No século XIX, muito se ouviu falar em “antes e depois dos 30” (balzaquianas); em seguida, “a crise dos 40” (homens e mulheres “o que fiz da minha vida?”). No século passado, o questionamento da própria vida chegou aos 60 anos.
Confesso que só pensei em minha idade quando completei 85 anos, em 2018 (até então, eu tinha 30, no máximo, 40 anos). Sofri uma fratura no púbis, o que me trouxe alguns problemas de locomoção — fratura de estresse, ou seja, por excesso de exercícios! Desde os 9 anos de idade, fiz balé no Theatro Municipal do Rio, com Yuko Lindemberg. Aos 17 anos, fui para a França depois de ganhar um concurso de piano para uma bolsa de estudos no Conservatório de Paris.
Na cidade universitária, fazia minhas caminhadas diárias. Enfim, em toda a minha vida, nunca deixei de me exercitar. Sou uma pessoa de grande energia; sem os exercícios físicos, me torno insuportável! Esse hiato, que está completando um ano, foi inicialmente doloroso; ao mesmo tempo, trouxe muitas reflexões. É bem verdade que o cinema (como cineasta profissional, percorri todas as áreas do cinema — roteiro, continuidade, montagem, direção, arte etc.) e a música sempre foram as paixões da minha vida. Sim, minhas duas grandes paixões: o cinema e a música. Meu lema: levar a vida com paixão. Minhas palavras-chave: aceitação, gratidão e serenidade, se possível, com intensidade, sempre.
Aos 85 anos, procurei encontrar o novo movimento, o novo andamento da minha vida: não mais ALEGRO, VIVACE, PRESTO, e quem sabe, LARGO, às vezes MODERATO e até um ANDANTE animado. Porém, quanto a pensar na morte, isso surgiu mais em mim desde que perdi meu irmão em abril — foi também o contato mais próximo que já tive com a morte, mas cada vez com mais tranquilidade.

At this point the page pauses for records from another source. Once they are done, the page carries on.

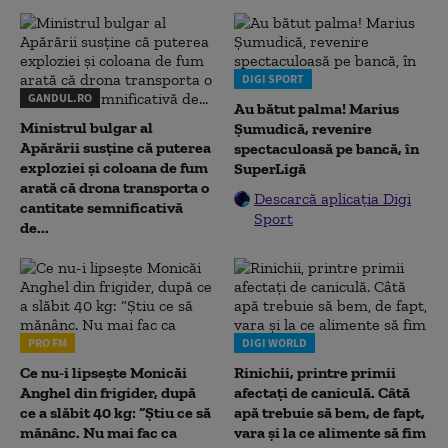
DIGI SPORT
GANDUL.RO
Au bătut palma! Marius
Ministrul bulgar al
Șumudică, revenire
Apărării susține că puterea
spectaculoasă pe bancă, în
exploziei și coloana de fum
SuperLigă
arată că drona transporta o
Descarcă aplicația Digi
cantitate semnificativă
Sport
de...
PRO FM
DIGI WORLD
Ce nu-i lipsește Monicăi
Rinichii, printre primii
Anghel din frigider, după
afectați de caniculă. Câtă
ce a slăbit 40 kg: “Știu ce să
apă trebuie să bem, de fapt,
mănânc. Nu mai fac ca
vara și la ce alimente să fim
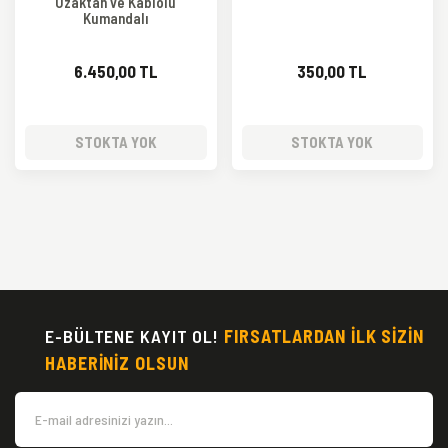
Uzaktan ve Kablolu
Kumandalı
6.450,00 TL
350,00 TL
STOKTA YOK
STOKTA YOK
E-BÜLTENE KAYIT OL!
FIRSATLARDAN İLK SİZİN
HABERİNİZ OLSUN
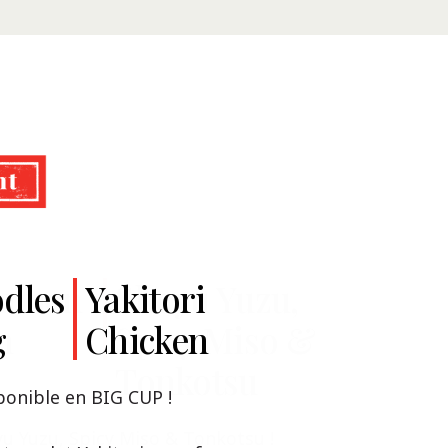
Ramen
dles
Ramen
Yakitori
Thai Chicken
Shoyu Yuzu,
g
m
Chicken
Spicy Miso &
ndation: découvrez le goût de la
Tonkotsu
le poulet rôti thaï Nissin Ramen !
onible en BIG CUP !
u Yuzu, Spicy Miso & Tonkotsu !
n qui, comme la cuisine thaïlandaise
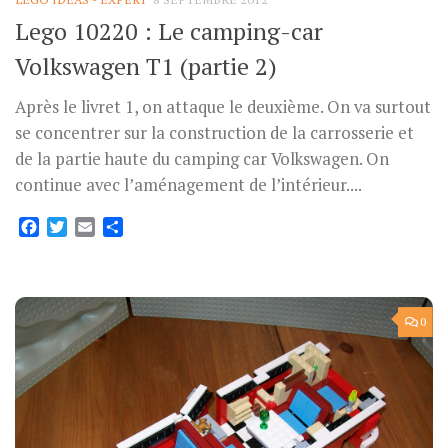
Lego 10220 : Le camping-car
Volkswagen T1 (partie 2)
Après le livret 1, on attaque le deuxième. On va surtout
se concentrer sur la construction de la carrosserie et
de la partie haute du camping car Volkswagen. On
continue avec l’aménagement de l’intérieur....
Facebook
Twitter
Email
Partager
0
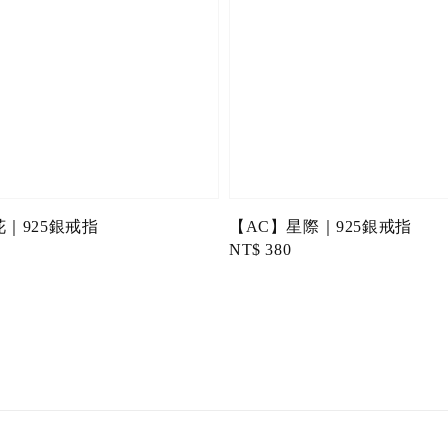
｜925銀戒指
【AC】星際｜925銀戒指
Regular
NT$ 380
price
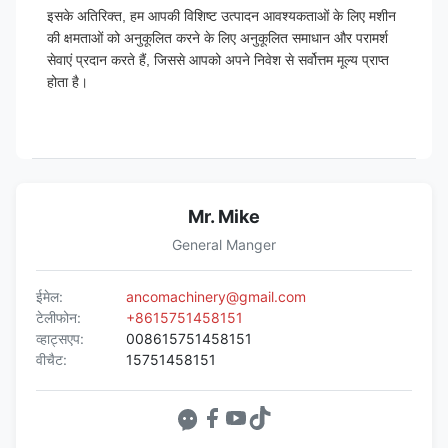
इसके अतिरिक्त, हम आपकी विशिष्ट उत्पादन आवश्यकताओं के लिए मशीन
की क्षमताओं को अनुकूलित करने के लिए अनुकूलित समाधान और परामर्श
सेवाएं प्रदान करते हैं, जिससे आपको अपने निवेश से सर्वोत्तम मूल्य प्राप्त
होता है।
Mr. Mike
General Manger
ईमेल:
ancomachinery@gmail.com
टेलीफोन:
+8615751458151
व्हाट्सएप:
008615751458151
वीचैट:
15751458151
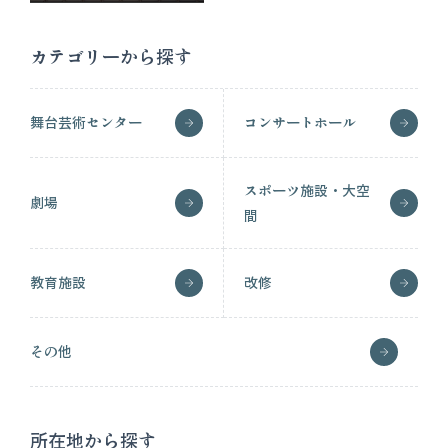
カテゴリーから探す
舞台芸術センター
コンサートホール
スポーツ施設・大空
劇場
間
教育施設
改修
その他
所在地から探す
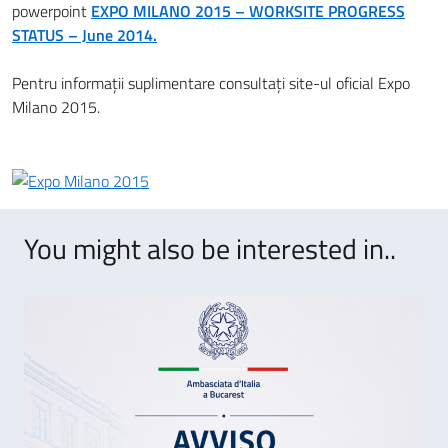
powerpoint
EXPO MILANO 2015 – WORKSITE PROGRESS
STATUS – June 2014.
Pentru informaţii suplimentare consultaţi site-ul oficial Expo
Milano 2015.
You might also be interested in..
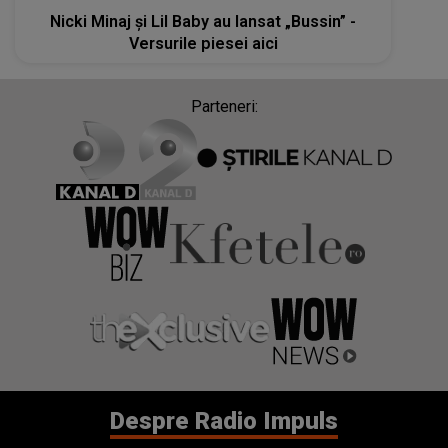
Nicki Minaj și Lil Baby au lansat „Bussin” -
Versurile piesei aici
Parteneri:
Despre Radio Impuls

Todos os dias de manhã, faço as minhas orações e a minha meditação (uma conquista recente). Quando abro a janela, olho a Baía de Guanabara, em seguida, o Pão de Açúcar e, do lado direito, o Corcovado, sem deixar de ver a beleza do verde do Parque Guinle. E a primeira coisa que faço é agradecer por estar viva.
Lucy Barreto é produtora de cinema, mas poderia muito bem ser chamada de pensadora do cinema brasileiro, pela paixão e pelo currículo. Já produziu ou coproduziu mais de 80 filmes, dois deles foram nomeados para o Oscar: O Quatrilho (de Fabio Barreto) e O que é isso Companheiro (de Bruno Barreto). É casada com o mesmo marido, Luiz Carlos Barreto, a vida toda. Este mês, passaram a ser membros da Academia de Artes e Ciências, que elege os vencedores do Oscar.